In response to the riots, on January 13 the Democrat-controlled House impeached Trump for the second time by a 232-197 margin. All Democrats and ten Republicans supported impeachment. It requires a two-thirds majority in the Senate to convict. Trump’s Senate trial will not start until after he leaves office.
Since the riots, social media companies like Twitter and Facebook have blocked Trump’s accounts. But for two months after the election result was called by the media, Trump was able to use his Twitter account to rant that the election was stolen from him.
It is not surprising Trump’s supporters believe him: in a recent poll for the US ABC News and the Washington Post, over 70% of Republicans do not believe Biden was legitimately elected.
In the wake of the riots, Trump’s ratings have slumped. In the FiveThirtyEight aggregate, 38.5% approve of Trump’s performance and 57.9% disapprove, for a net approval of -19.4%. His net approval has dropped nine points since the riots. Trump’s net approval is his worst since December 2017.
FiveThirtyEight has charts of presidential approval since Harry Truman (president from 1945-53). Two previous presidents (Gerald Ford and John F. Kennedy) did not reach Trump’s four years as president. Of those who had at least four years, Trump’s final net approval is worse than all except Jimmy Carter at this point in their terms.
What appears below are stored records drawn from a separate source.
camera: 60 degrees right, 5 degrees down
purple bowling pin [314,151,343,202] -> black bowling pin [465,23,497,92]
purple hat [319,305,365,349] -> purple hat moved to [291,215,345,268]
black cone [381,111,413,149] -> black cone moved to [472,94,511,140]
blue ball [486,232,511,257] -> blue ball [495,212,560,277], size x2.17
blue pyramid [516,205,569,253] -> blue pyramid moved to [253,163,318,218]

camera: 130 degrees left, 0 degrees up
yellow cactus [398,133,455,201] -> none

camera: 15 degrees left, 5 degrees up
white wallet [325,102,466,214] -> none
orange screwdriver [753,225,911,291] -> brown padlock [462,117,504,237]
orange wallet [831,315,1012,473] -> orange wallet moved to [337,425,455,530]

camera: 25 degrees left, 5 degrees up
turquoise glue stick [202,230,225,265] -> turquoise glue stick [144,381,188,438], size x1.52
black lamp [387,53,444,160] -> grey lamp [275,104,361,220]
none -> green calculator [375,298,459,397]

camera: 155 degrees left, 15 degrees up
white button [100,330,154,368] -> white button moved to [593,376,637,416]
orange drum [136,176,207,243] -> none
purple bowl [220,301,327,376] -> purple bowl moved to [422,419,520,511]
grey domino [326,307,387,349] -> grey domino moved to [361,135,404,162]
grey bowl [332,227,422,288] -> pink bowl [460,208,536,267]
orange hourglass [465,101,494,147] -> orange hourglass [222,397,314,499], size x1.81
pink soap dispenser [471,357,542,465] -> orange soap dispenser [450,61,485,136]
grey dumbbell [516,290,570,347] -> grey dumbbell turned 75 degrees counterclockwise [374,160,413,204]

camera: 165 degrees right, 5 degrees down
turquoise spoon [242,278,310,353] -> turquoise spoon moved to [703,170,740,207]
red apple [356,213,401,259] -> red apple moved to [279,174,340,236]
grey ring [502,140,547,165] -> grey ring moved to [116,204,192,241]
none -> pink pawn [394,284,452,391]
In a Marist poll, 47% thought Trump would be remembered as one of the worst presidents, while 16% thought he would be remembered as one of the best.
Detailed US election report
After results are finalised, I have published a detailed report on every US presidential election since 2008. My 2008 and 2012 reports are at The Green Papers here and here, and my 2016 report is at The Conversation. My 2016 report had a massive surge in views in October and November last year.
My 2020 election report, published December 11, is at The Poll Bludger. Here are the highlights:
Biden won the Electoral College by 306 to 232, but he only won the tipping-point state (Wisconsin) by 0.6%. The tipping-point state is the state that puts the winning candidate over the magic 270 Electoral Votes needed to win.
Biden won the national popular vote by 4.5% or just over 7 million votes. So the tipping-point state was 3.9% more pro-Trump than the popular vote.
Trump’s vote held up well with the non-University educated whites who had given him his upset 2016 win. Biden owed his Electoral College victory to gains in the suburbs, where there is a higher amount of university education.
Trump improved greatly from 2016 with Hispanics, leading to large swings in his favour in diverse places like Miami-Dade county, Florida and New York City.
There was disappointment for Democrats relative to expectations in Congressional races, although the Georgia runoff results have improved this.